> About this exercise
Could you find every line in the records below that contains the word "July" and copy it?

> Exercise inputs

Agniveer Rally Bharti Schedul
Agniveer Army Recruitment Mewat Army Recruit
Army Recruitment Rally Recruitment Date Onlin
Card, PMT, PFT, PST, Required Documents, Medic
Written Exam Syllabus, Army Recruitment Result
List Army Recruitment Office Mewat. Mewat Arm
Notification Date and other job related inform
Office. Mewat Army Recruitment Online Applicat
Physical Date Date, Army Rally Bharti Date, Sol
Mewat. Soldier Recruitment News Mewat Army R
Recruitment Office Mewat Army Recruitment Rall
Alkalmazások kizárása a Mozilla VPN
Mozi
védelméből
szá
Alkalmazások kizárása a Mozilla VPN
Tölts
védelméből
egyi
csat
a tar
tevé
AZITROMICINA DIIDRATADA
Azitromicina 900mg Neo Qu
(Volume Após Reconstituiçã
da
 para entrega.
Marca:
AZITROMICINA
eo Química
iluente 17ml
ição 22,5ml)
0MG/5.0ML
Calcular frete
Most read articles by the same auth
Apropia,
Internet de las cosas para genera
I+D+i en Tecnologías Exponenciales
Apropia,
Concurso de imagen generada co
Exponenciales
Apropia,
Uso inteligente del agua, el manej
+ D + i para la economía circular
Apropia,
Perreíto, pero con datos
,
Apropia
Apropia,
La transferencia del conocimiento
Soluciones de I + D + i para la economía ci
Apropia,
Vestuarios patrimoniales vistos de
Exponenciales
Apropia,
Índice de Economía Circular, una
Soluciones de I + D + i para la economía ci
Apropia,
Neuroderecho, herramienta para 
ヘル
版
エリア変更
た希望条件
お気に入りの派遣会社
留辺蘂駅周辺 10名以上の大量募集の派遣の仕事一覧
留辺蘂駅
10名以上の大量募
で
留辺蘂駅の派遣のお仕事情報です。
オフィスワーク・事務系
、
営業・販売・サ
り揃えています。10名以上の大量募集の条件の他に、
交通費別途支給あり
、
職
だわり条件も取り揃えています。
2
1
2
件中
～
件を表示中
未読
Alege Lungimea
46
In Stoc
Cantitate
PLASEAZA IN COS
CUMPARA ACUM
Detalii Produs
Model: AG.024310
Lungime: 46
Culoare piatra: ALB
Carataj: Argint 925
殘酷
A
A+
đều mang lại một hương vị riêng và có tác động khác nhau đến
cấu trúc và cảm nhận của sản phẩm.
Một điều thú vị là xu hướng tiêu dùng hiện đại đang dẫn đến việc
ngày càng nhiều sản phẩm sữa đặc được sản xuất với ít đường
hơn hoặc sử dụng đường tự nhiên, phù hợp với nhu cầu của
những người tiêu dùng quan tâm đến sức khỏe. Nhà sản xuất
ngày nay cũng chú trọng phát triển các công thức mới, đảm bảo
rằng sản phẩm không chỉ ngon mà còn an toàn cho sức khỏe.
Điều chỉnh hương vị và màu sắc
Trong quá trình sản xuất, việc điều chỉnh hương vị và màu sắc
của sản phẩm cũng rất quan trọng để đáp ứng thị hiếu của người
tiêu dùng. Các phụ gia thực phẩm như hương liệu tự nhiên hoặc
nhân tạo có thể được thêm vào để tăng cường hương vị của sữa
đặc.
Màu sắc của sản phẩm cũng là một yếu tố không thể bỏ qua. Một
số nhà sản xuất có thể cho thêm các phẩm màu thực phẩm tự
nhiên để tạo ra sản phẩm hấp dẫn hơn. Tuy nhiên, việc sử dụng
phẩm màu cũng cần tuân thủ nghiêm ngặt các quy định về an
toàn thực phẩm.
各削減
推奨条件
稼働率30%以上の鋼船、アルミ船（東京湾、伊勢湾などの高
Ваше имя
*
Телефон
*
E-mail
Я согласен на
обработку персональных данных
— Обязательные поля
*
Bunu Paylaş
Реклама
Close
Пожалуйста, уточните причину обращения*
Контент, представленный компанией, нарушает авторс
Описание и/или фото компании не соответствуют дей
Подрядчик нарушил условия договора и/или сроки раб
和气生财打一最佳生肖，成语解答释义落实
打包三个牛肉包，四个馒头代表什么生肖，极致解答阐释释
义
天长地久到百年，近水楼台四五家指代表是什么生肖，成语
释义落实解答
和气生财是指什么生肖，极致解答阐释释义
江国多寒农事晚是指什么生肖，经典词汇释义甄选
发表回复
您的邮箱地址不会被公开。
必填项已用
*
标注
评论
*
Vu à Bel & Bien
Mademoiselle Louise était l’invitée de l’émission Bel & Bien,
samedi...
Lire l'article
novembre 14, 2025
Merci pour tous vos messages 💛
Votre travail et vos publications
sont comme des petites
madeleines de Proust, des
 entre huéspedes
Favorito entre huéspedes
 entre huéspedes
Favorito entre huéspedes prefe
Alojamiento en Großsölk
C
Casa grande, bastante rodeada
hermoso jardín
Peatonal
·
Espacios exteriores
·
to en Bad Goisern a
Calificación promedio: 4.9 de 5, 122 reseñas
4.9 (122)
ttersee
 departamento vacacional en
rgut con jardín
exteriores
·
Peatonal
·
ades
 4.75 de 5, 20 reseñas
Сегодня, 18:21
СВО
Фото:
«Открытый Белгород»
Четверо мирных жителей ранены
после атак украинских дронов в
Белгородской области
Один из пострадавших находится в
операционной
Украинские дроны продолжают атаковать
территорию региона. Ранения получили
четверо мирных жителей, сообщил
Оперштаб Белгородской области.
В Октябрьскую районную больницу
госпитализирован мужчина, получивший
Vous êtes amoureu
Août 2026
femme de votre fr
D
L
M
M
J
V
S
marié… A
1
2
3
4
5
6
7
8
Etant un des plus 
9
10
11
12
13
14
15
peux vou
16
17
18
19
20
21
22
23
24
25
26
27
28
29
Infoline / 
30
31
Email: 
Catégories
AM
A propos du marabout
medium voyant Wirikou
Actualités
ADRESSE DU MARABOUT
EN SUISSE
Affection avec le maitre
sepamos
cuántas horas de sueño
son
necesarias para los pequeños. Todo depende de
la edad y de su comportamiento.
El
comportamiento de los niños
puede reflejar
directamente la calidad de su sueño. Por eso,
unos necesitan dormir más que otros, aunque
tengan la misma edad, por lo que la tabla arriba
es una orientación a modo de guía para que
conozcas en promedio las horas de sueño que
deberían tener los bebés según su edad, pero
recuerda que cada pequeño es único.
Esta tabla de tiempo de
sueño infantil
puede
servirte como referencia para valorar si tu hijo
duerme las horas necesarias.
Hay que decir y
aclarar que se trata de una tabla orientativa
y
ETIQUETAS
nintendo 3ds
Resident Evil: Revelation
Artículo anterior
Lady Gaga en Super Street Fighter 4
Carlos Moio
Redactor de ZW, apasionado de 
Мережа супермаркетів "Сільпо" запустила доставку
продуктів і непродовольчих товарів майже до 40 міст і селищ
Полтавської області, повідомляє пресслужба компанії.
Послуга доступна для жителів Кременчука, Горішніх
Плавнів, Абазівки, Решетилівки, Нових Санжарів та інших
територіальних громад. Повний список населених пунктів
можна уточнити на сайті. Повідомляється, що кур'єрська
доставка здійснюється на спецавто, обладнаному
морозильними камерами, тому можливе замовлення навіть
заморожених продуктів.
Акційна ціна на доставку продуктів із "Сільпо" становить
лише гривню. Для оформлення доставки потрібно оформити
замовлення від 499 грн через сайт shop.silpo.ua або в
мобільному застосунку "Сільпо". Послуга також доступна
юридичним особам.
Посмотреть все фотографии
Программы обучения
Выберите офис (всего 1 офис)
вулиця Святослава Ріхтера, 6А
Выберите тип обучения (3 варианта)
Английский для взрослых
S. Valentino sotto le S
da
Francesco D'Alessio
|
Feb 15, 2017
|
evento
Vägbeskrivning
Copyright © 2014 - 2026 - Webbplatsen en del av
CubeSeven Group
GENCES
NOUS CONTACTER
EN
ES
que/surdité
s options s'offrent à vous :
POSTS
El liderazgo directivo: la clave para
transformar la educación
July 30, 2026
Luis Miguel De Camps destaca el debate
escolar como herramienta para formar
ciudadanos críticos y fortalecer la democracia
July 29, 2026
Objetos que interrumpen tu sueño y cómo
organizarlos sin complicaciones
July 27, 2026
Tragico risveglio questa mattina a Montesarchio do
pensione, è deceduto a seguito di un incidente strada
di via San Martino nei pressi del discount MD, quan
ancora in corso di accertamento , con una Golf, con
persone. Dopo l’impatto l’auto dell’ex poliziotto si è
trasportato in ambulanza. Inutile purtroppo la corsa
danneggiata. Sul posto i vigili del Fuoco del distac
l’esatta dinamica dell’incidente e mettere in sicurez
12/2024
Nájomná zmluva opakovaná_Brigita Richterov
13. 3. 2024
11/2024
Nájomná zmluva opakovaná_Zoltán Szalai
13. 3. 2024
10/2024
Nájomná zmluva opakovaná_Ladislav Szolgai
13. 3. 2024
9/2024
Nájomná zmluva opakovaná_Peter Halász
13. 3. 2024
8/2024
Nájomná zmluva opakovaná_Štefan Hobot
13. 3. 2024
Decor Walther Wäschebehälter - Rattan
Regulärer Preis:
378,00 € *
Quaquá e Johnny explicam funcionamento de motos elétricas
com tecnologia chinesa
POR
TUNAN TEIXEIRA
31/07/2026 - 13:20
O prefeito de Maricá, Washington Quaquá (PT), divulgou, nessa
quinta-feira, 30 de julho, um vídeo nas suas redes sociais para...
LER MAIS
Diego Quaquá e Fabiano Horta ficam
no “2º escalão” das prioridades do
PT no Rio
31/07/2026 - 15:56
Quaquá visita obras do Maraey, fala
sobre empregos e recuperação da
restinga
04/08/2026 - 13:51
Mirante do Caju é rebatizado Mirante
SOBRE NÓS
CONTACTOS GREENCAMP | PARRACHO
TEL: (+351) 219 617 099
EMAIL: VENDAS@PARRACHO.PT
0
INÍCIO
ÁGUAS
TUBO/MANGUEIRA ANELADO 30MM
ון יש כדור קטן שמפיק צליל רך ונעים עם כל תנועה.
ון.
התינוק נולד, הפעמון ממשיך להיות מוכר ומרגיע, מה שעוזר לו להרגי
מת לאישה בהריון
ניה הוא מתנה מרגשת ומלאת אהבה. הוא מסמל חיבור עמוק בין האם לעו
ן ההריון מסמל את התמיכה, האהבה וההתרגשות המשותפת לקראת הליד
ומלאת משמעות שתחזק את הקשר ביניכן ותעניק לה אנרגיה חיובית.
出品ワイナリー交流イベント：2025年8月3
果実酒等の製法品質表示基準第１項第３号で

> Solution for this task
July 30, 2026
July 29, 2026
July 27, 2026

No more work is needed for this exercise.